"There is difference and there is power. And who holds the power decides the meaning of the difference." --June Jordan

Tuesday, August 19, 2008

I'm Not Your Baby

I just lent a key for a piece of equipment to a male contractor at my job, and as he returned to my office and handed it back to me, he said:

"Here you go, baby."

My inner monologue went something like this: "Did he really just call me 'baby'? Seriously? Should I be flattered or something? No! I'm not flattered. I'm not your baby!"

What did I do, though? How did I -- a card-carrying feminist -- put him in his place?

I smiled slightly less than I usually would as I thanked him and avoided making eye contact.

Boy, did I show him, or what?

He went on his way with his world completley unchanged, secure in his privilege to never give our seemingly innocuous interaction a second thought, and I'm left in my office, annoyed with myself for not having the balls/ovaries/whatever to call him out on his sexism.

On one hand, this is a guy I don't know and will probably never see again, so why waste the energy it takes for me to respond negatively (and surely cause him to regard me as a total bitch in the process), but on the other hand, why should he feel entitled to call me "baby"? That shit makes me totally uncomfortable, and while there may be plenty of women out there who either don't mind it or find it flattering, I can say with confidence that it's certainly not true for all of us.

It's just frustrating that I can be spoken to so dismissively and "endrearingly" called names like "baby" and "sweetie" by men who don't even know me simply by virtue of my being both young and female. And it's more frustrating that when it happens, there are so many reasons to not even bother to speak up about it.

5 comments:

Anonymous said...

What confuses me is why I'll accept this kind of comment from women (typically older than me) or African-Americans but not white, males. I don't feel so offended when the two former groups do it then when the latter group does it.

Tracey said...

That's a really good point, and I know just what you mean. I almost described the man in the post (he was white, middle-aged, burly, and blue collar), but I wasn't sure if I should. Part of me thinks it shouldn't matter, but it probably does, and that gets into some really interesting class and race issues.

I remember a thread on one of the big blogs a while back in which white women described how they reacted more negatively to catcalling on the street when it came from black men or Latino men than when it came from white men and wanted to confront those biases, but it almost seems to work in the opposite direction in this case. It's possible that if this man had been a man of color, I would have found it more palatable somehow, and I'm sure if it had been a woman, it wouldn't have bothered me much at all.

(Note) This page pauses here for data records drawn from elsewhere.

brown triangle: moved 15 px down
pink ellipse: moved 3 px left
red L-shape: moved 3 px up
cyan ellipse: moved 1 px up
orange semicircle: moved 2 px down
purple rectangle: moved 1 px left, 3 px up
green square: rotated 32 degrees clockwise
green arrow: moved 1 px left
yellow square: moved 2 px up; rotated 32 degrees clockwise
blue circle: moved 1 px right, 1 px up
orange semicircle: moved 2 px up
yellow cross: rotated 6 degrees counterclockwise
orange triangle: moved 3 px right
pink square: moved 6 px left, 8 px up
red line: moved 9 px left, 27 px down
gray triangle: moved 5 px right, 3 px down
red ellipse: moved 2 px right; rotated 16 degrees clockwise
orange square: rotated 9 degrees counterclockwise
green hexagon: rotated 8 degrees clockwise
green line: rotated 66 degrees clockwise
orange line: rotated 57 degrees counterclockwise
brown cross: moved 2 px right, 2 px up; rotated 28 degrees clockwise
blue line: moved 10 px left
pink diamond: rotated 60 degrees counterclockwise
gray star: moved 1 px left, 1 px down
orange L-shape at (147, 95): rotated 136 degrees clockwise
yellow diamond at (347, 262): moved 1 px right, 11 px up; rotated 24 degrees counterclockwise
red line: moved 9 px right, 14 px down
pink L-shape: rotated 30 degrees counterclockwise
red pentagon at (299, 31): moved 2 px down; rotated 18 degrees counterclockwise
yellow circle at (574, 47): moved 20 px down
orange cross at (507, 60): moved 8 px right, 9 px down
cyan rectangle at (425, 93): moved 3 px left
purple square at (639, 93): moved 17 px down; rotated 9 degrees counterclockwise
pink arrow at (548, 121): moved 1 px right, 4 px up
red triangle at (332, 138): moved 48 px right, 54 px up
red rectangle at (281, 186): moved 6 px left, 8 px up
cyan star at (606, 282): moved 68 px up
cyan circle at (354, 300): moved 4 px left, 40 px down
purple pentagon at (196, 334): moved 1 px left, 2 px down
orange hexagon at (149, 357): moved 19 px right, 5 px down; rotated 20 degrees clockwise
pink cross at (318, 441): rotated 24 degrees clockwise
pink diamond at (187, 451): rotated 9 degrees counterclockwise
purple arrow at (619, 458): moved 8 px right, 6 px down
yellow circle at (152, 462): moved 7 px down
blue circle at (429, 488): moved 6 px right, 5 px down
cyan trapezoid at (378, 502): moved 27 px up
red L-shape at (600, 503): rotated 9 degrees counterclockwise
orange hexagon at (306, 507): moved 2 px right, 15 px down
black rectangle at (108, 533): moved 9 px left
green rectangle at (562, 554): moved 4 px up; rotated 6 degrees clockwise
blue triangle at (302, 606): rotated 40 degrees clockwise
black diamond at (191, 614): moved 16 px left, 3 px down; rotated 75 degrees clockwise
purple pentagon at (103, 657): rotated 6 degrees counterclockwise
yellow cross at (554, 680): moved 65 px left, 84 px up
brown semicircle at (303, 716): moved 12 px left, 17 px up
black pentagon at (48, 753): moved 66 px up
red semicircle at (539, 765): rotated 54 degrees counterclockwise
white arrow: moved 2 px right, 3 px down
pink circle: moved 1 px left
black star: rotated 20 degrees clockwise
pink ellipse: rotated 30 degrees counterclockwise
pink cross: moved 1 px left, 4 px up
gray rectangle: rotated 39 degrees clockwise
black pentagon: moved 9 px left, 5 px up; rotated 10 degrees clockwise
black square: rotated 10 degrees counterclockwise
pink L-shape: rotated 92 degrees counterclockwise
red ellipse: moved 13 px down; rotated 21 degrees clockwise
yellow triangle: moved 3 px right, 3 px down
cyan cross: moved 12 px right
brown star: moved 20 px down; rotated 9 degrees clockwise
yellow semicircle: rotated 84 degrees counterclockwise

I actually had an older female co-worker call me "Punkin" this week, and while I found it odd, I found her actions more cute than dismissive.

plumpdumpling said...

Oh, yeah, Nik-who-always-bothers-me-when-I'm-on-the-phone-with-you ALWAYS begins his dismissive, let-me-teach-you-a-lesson sentences with, "Sweetie, sweetie, . . ." It drives me INSANE. Maybe next time he's yelling at me for saying something is "retarded", I'll pull this out of my bag.

Tracey said...

Wow. I can see how that would be annoying, but it's so hard for me to picture any of the guys I work with using "sweetie".

Miss Ernst said...

Hi there! I realize this is quite late, but I was reading through your archives and thought, "I have something to contribute!"

At work one day, answering the phone, a manager phoned and said, "Hey sweetie, can you transfer me to [so and so]?" I transferred him but then later, on my break, I nervously went to talk to him and said I felt it was inappropriate, would he not do that? He seemed confused, and then it dawned, "No, I said, 'It's me', not sweetie." We had a good laugh and we have had a great working dynamic since then.

But I deal with the sweetie thing occasionally at work. I hate the knowledge that if we speak up we know the best we'll get is an awkward eye-roll, or "I call everyone that!" Oh do you? You call the men that, do you?

Last point, I was showing a new guy how to do the job I do all week and off-handedly said, "I know everything." and he replied "Of course you're supposed to; You're a woman!" I fixed him with a blank stare and said we would move right past that. I felt like a superhero. I don't need patronizing from someone who I have 4 years seniority over.